Retired hero pilot ‘Sully’ Sullenberger weighed in on controversy surrounding EPA Chief Scott Pruitt’s flying first class because it’s safer than coach. “First class is not safer than economy” said Sullenberger; adding “especially if you’re landing in a river.”

The Transportation Security Authority said that they found 104 firearms in carry-on bags at airports between February 5th and 11th, a new one-week record. 87 of the guns were loaded and 38 had a live round in the chamber, because people flying Southwest really want that aisle seat.

The Philadelphia Eagles filed for a trademark to own the phrase “Philly Special” – the name of their Super Bowl trick play. They face an uphill fight against South Philly prostitutes, who claim they’ve used the phrase to describe a $50 deal on sex that comes with a free pretzel.

A new Quinnipiac University poll finds that 97 percent of Americans want universal background checks for gun buyers, although the other 3 percent said they’d probably want them, too, if you put a gun to their head.

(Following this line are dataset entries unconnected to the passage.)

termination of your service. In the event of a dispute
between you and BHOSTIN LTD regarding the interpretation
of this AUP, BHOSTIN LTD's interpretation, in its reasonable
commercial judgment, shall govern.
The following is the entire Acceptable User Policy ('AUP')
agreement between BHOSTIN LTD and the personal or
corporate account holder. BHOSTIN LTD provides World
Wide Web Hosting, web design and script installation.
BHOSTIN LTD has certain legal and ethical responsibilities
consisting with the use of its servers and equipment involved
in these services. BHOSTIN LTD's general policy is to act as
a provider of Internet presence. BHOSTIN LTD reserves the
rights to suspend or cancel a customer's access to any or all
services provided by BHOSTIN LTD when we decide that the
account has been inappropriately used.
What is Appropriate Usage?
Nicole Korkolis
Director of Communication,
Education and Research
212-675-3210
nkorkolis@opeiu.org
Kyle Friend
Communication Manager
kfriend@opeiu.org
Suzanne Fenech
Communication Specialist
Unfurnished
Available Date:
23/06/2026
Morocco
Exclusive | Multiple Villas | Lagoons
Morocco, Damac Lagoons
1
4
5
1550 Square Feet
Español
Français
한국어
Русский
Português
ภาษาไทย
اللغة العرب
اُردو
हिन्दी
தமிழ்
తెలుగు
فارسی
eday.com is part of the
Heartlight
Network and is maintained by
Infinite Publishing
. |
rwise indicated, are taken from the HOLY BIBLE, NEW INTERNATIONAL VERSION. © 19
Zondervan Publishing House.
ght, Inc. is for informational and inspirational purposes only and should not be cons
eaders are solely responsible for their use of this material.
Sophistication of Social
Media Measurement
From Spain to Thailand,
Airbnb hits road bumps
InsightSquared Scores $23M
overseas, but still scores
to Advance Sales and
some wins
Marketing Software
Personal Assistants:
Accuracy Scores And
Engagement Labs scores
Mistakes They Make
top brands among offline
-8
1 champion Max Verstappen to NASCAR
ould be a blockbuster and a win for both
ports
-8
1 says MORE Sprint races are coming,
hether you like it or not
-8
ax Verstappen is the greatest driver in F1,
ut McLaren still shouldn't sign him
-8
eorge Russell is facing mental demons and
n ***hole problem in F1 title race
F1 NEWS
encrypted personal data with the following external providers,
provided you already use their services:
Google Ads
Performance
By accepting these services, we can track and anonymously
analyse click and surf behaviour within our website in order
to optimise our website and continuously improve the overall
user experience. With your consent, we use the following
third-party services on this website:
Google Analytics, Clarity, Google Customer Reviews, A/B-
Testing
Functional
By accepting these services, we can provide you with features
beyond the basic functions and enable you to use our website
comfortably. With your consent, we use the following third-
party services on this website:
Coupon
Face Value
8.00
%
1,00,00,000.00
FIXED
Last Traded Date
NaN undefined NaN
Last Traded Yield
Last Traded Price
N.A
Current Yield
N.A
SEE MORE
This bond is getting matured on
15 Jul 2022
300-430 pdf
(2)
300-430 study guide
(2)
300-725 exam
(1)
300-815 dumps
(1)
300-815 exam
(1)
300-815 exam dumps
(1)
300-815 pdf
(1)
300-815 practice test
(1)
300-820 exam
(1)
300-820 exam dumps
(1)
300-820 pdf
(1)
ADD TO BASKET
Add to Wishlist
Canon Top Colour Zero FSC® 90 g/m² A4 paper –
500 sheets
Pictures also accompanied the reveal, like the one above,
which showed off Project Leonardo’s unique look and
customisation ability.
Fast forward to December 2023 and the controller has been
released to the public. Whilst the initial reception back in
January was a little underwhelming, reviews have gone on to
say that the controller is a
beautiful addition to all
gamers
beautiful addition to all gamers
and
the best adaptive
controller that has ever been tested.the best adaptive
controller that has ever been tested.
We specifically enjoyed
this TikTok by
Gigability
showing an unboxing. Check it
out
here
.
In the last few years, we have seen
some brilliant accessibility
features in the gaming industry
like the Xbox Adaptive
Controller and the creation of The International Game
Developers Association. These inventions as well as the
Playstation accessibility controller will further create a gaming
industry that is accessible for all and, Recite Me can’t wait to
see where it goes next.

Uber announced a new carpooling service called Uber Express Pool, which it says will cost half as much as Uber Pool. The service works like a bus, where a small group of Uber passengers go to a shared pickup spot, get in, and eat/fart/masturbate until arriving at their stop.

Former Des Moines, Iowa TV meteorologist Frank Scaglione was reportedly banned from visiting his former high school for pursuing underage boys through social media. Scaglione’s attorney denied the charges, saying he was just offering to show the boys what a warm front looks like.